Trade unions on Tuesday announced they will be taking measures on January 26 after another meeting with employers’ organisations and Labour Minister Kyriacos Koushos over CoLA ended in an impasse.
Unions already announced a three-hour general strike on January 26, from 12 noon to 3pm, as a first step.
Tuesday’s meeting was being held in an ongoing attempt to stave off labour unrest and bridge the gap between the two sides, so that a new agreement can be signed following the expiration of the previous 2018-2020 agreement.
“Last Thursday, I continued contacts and consultations in an attempt to bridge the different, diametrically opposed, I would say, positions of the employers’ organisations and the trade unions,” the minister said in a written statement.

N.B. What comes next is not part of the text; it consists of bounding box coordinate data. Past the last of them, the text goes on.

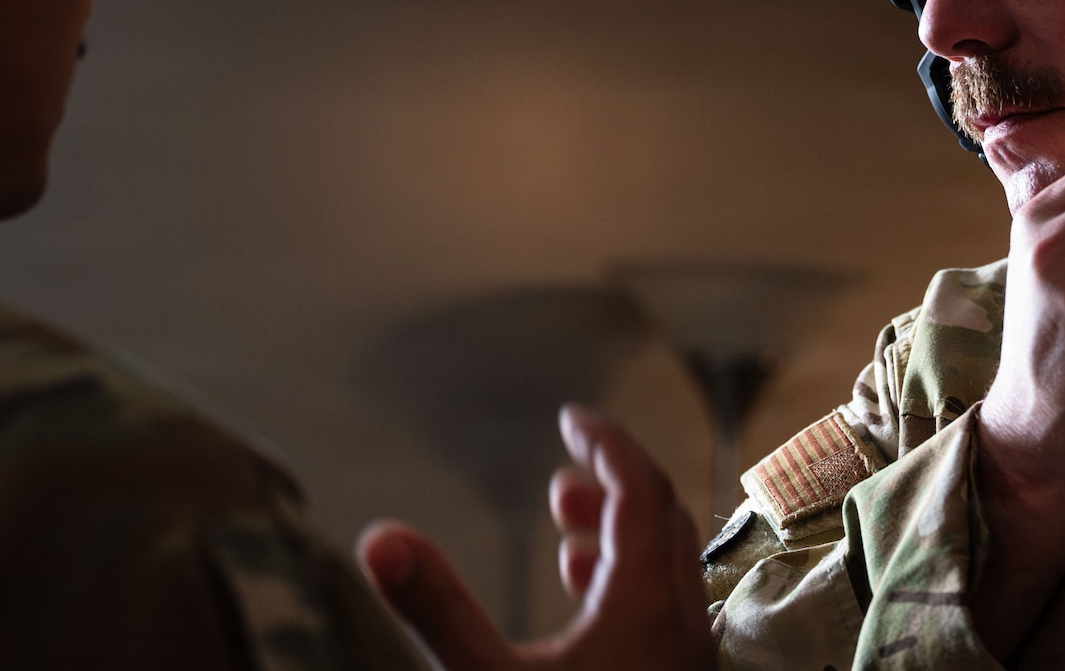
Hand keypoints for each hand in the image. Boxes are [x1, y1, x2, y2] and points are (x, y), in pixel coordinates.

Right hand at [360, 406, 713, 670]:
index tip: (568, 417)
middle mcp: (684, 625)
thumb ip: (437, 607)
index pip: (642, 487)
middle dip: (612, 483)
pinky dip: (626, 579)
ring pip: (666, 568)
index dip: (606, 442)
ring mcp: (687, 661)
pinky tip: (581, 589)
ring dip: (617, 534)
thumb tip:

The latest joint meeting with employers and trade unions took place a week earlier at which time it was stated that by Tuesday the minister would make his decisions.
The minister said the trade unions had led him to believe they were ready to accept a gradual reinstatement of CoLA while, on the other hand, the employers accepted the agreement of July 2017 and undertook to implement it, that is, payment of 50 per cent CoLA.

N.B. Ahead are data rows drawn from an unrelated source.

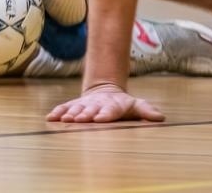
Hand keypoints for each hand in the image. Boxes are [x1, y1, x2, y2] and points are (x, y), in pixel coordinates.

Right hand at [47, 84, 163, 123]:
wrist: (105, 91)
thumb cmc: (122, 104)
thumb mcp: (135, 106)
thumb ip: (146, 110)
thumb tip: (160, 117)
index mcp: (112, 106)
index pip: (109, 111)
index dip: (104, 114)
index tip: (99, 118)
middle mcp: (96, 105)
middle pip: (91, 110)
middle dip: (85, 115)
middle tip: (79, 119)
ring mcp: (84, 104)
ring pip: (76, 108)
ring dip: (70, 114)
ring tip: (65, 119)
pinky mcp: (74, 105)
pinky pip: (65, 108)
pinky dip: (58, 112)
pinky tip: (50, 118)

In his statement, he explained that last week these positions were not yet sufficiently congruent for him to be able to submit a proposal, which is why he had asked for more time.
“During the meetings I had in the last few days, it became clear that the sides are not yet ready to differentiate their last recorded positions,” he said.
“I believe that the distance that exists between the two sides is so great, that it gives me absolutely no possibility to submit, at the present time, a mediation proposal that has the slightest hope of being accepted”.
Unions – Peo, Sek federations and public sector unions – announced that they will proceed with a strike on January 26 with the aim of protecting the institution of CoLA.
At the same time, employers’ organisations appealed to the unions to avoid resorting to measures that will worsen the climate, urging them to continue consultations immediately after the assumption of the new government.
Koushos said he will continue promoting efforts to reach a consensual agreement, “despite the limited possibilities I have due to both the positions of the social partners and the limited time remaining until the assumption of the new government.”
“I am sure that the new labour minister will continue the efforts to find a mutually acceptable solution,” he said, stressing the need to safeguard the economy.
Finally, he appealed to “the seriousness and sense of responsibility” of those involved, calling on them “to rise to the occasion and safeguard industrial peace.
“The Ministry of Labour as the competent authority par excellence, and as the guardian of industrial peace, will always be a leader and ready to cooperate with the social partners in this goal,” he finally said.